Dataset entries:
=-=-=

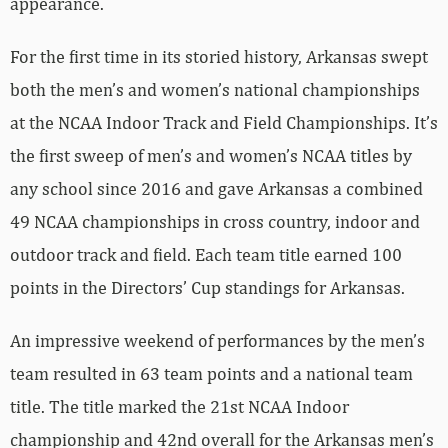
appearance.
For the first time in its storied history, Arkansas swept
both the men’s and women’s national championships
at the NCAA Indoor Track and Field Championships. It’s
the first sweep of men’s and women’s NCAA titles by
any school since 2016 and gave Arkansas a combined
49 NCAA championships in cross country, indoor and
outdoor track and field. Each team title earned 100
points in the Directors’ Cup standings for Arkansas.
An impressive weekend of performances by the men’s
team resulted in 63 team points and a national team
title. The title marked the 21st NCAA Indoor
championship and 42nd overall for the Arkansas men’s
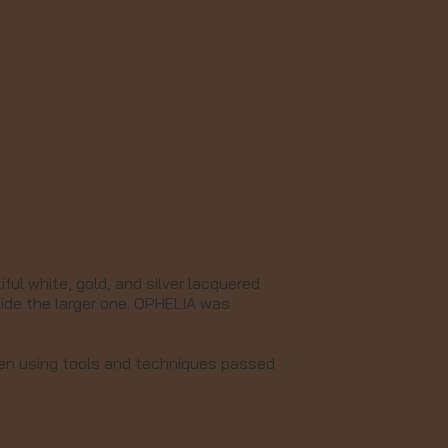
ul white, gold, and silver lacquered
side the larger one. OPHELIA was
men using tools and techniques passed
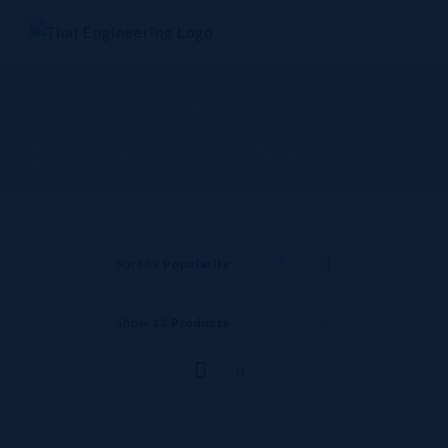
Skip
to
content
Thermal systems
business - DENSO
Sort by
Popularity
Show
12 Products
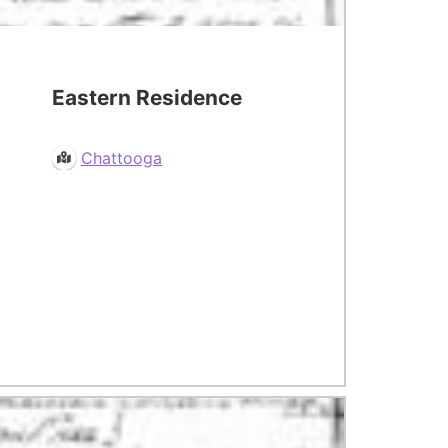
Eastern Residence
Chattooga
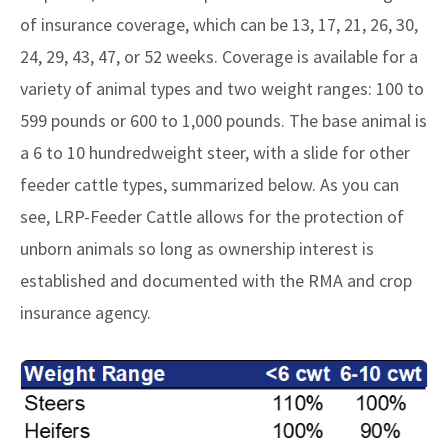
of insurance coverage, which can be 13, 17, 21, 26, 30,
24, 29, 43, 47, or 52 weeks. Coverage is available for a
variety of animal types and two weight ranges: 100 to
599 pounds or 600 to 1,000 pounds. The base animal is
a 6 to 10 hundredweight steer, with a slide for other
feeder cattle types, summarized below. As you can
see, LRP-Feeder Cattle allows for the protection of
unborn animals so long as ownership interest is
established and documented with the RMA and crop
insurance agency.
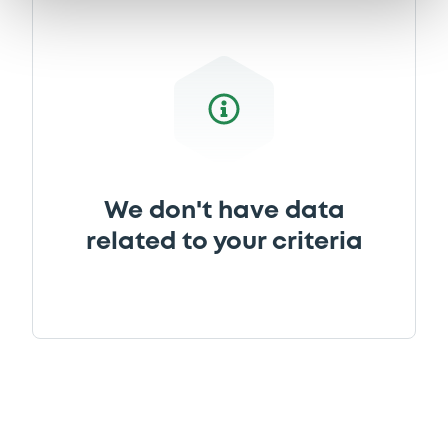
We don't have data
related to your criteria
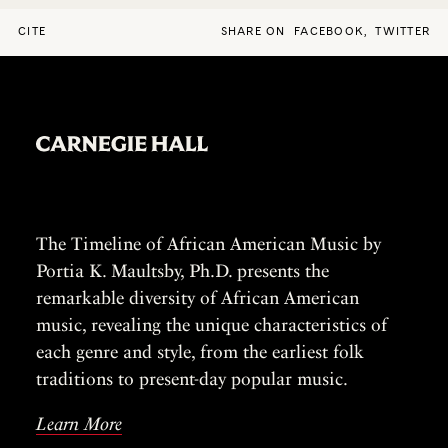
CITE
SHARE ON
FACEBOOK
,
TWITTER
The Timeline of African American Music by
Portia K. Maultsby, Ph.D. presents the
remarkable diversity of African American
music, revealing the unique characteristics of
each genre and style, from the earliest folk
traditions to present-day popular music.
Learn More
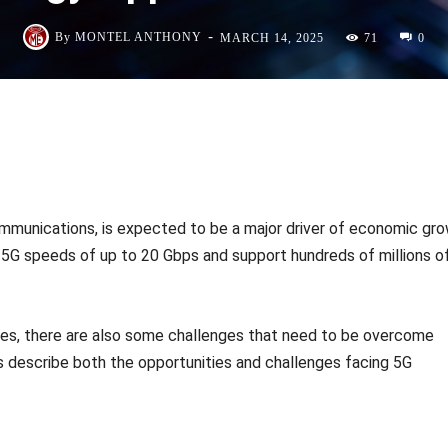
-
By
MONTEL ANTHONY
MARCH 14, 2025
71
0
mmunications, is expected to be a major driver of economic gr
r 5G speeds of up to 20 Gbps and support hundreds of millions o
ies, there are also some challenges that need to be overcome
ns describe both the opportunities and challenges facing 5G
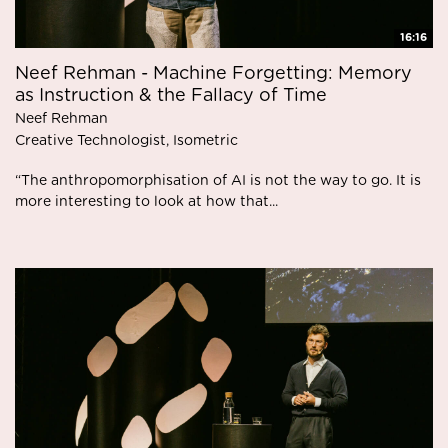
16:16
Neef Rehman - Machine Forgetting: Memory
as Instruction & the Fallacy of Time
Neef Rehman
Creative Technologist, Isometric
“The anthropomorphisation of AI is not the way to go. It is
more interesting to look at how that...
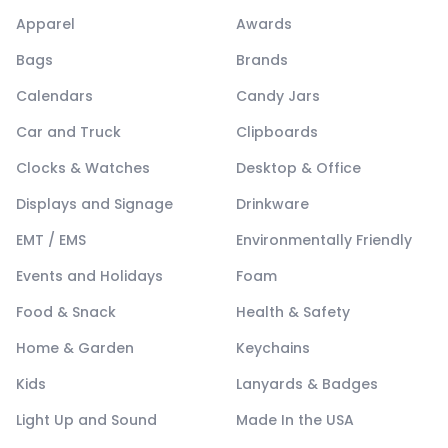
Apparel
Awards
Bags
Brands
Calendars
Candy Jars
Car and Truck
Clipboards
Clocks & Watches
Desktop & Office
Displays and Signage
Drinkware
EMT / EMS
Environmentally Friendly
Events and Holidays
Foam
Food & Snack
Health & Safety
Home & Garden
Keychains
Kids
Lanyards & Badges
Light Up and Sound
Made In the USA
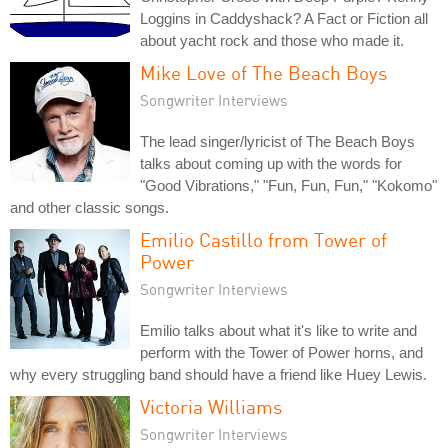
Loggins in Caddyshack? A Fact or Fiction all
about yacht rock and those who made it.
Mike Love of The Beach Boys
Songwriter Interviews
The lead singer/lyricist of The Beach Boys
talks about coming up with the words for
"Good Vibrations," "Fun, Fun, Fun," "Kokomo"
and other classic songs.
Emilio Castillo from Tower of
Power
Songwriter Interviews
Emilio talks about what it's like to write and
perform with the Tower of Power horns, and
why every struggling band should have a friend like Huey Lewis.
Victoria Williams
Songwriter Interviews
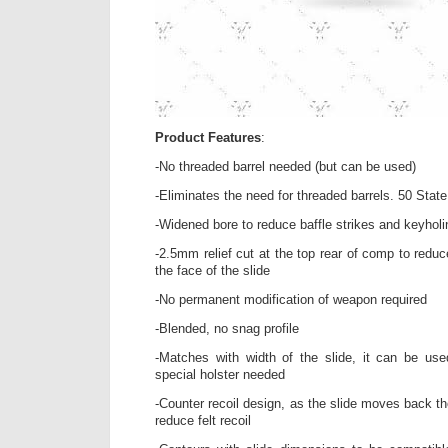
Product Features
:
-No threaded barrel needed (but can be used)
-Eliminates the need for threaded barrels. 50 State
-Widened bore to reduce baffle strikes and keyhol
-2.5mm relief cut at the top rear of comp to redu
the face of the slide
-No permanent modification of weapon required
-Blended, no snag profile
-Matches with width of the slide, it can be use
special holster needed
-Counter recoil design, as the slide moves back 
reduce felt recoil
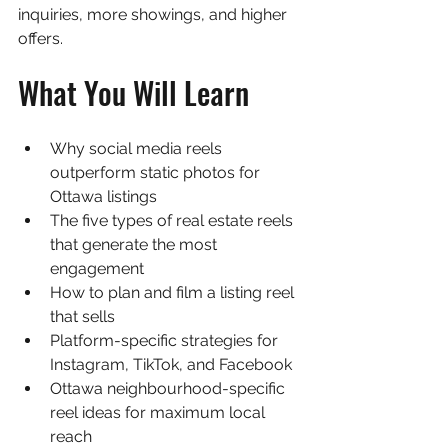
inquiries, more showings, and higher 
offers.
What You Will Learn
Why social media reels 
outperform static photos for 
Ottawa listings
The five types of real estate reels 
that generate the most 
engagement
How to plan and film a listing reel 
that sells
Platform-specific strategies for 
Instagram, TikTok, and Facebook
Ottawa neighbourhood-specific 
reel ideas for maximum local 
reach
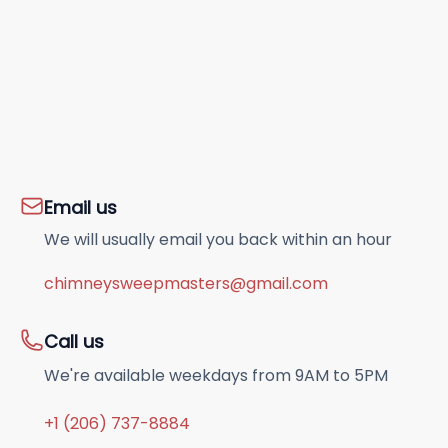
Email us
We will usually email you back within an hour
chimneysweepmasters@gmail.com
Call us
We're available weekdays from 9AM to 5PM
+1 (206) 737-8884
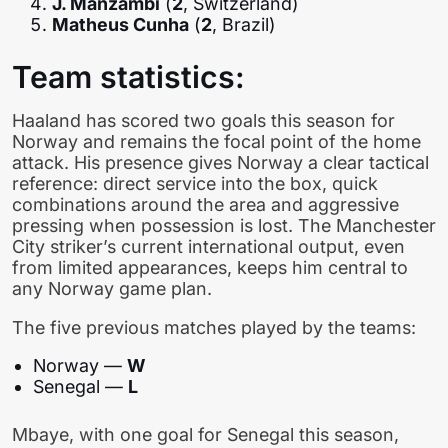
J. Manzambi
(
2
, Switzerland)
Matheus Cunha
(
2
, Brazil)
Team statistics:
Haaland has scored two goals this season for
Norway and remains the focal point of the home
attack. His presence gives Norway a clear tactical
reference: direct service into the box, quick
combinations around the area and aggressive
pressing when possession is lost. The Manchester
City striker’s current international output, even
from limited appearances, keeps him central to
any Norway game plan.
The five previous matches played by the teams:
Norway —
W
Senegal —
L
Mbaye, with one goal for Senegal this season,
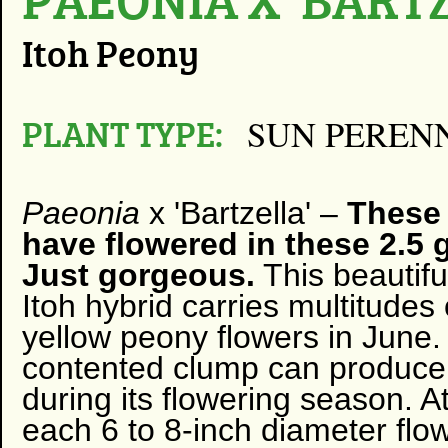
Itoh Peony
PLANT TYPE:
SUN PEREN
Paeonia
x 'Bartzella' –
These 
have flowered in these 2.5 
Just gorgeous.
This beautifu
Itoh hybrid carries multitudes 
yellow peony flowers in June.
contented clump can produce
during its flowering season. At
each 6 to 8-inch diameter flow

=-=-=

The problem.
In your copy of the records above, include every line exactly but no pictures.

Result of the exercise.
appearance.
For the first time in its storied history, Arkansas swept
both the men’s and women’s national championships
at the NCAA Indoor Track and Field Championships. It’s
the first sweep of men’s and women’s NCAA titles by
any school since 2016 and gave Arkansas a combined
49 NCAA championships in cross country, indoor and
outdoor track and field. Each team title earned 100
points in the Directors’ Cup standings for Arkansas.
An impressive weekend of performances by the men’s
team resulted in 63 team points and a national team
title. The title marked the 21st NCAA Indoor
championship and 42nd overall for the Arkansas men’s
ul white, gold, and silver lacquered
side the larger one. OPHELIA was
men using tools and techniques passed
Skip
to
content
Thermal systems
business - DENSO
Sort by
Popularity
Show
12 Products
Eastern Residence
Chattooga
of insurance coverage, which can be 13, 17, 21, 26, 30,
24, 29, 43, 47, or 52 weeks. Coverage is available for a
variety of animal types and two weight ranges: 100 to
599 pounds or 600 to 1,000 pounds. The base animal is
a 6 to 10 hundredweight steer, with a slide for other
feeder cattle types, summarized below. As you can
see, LRP-Feeder Cattle allows for the protection of
unborn animals so long as ownership interest is
established and documented with the RMA and crop
insurance agency.
We don't have data
related to your criteria
CITE
SHARE ON
FACEBOOK
,
TWITTER
The Timeline of African American Music by
Portia K. Maultsby, Ph.D. presents the
remarkable diversity of African American
music, revealing the unique characteristics of
each genre and style, from the earliest folk
traditions to present-day popular music.
Learn More
-
By
MONTEL ANTHONY
MARCH 14, 2025
71
0
mmunications, is expected to be a major driver of economic gr
r 5G speeds of up to 20 Gbps and support hundreds of millions o
ies, there are also some challenges that need to be overcome
ns describe both the opportunities and challenges facing 5G
16:16
Neef Rehman - Machine Forgetting: Memory
as Instruction & the Fallacy of Time
Neef Rehman
Creative Technologist, Isometric
“The anthropomorphisation of AI is not the way to go. It is
more interesting to look at how that...
Apparel
Awards
Bags
Brands
Calendars
Candy Jars
Car and Truck
Clipboards
Clocks & Watches
Desktop & Office
Displays and Signage
Drinkware
EMT / EMS
Environmentally Friendly
Events and Holidays
Foam
Food & Snack
Health & Safety
Home & Garden
Keychains
Kids
Lanyards & Badges
Light Up and Sound
Made In the USA
Loggins in Caddyshack? A Fact or Fiction all
about yacht rock and those who made it.
Mike Love of The Beach Boys
Songwriter Interviews
The lead singer/lyricist of The Beach Boys
talks about coming up with the words for
"Good Vibrations," "Fun, Fun, Fun," "Kokomo"
and other classic songs.
Emilio Castillo from Tower of
Power
Songwriter Interviews
Emilio talks about what it's like to write and
perform with the Tower of Power horns, and
why every struggling band should have a friend like Huey Lewis.
Victoria Williams
Songwriter Interviews
Product Features
:
-No threaded barrel needed (but can be used)
-Eliminates the need for threaded barrels. 50 State
-Widened bore to reduce baffle strikes and keyhol
-2.5mm relief cut at the top rear of comp to redu
the face of the slide
-No permanent modification of weapon required
-Blended, no snag profile
-Matches with width of the slide, it can be use
special holster needed
-Counter recoil design, as the slide moves back 
reduce felt recoil
inquiries, more showings, and higher 
offers.
What You Will Learn
Why social media reels 
outperform static photos for 
Ottawa listings
The five types of real estate reels 
that generate the most 
engagement
How to plan and film a listing reel 
that sells
Platform-specific strategies for 
Instagram, TikTok, and Facebook
Ottawa neighbourhood-specific 
reel ideas for maximum local 
reach
Email us
We will usually email you back within an hour
chimneysweepmasters@gmail.com
Call us
We're available weekdays from 9AM to 5PM
+1 (206) 737-8884
J. Manzambi
(
2
, Switzerland)
Matheus Cunha
(
2
, Brazil)
Team statistics:
Haaland has scored two goals this season for
Norway and remains the focal point of the home
attack. His presence gives Norway a clear tactical
reference: direct service into the box, quick
combinations around the area and aggressive
pressing when possession is lost. The Manchester
City striker’s current international output, even
from limited appearances, keeps him central to
any Norway game plan.
The five previous matches played by the teams:
Norway —
W
Senegal —
L
Mbaye, with one goal for Senegal this season,
Itoh Peony
PLANT TYPE:
SUN PEREN
Paeonia
x 'Bartzella' –
These 
have flowered in these 2.5 
Just gorgeous.
This beautifu
Itoh hybrid carries multitudes 
yellow peony flowers in June.
contented clump can produce
during its flowering season. At
each 6 to 8-inch diameter flow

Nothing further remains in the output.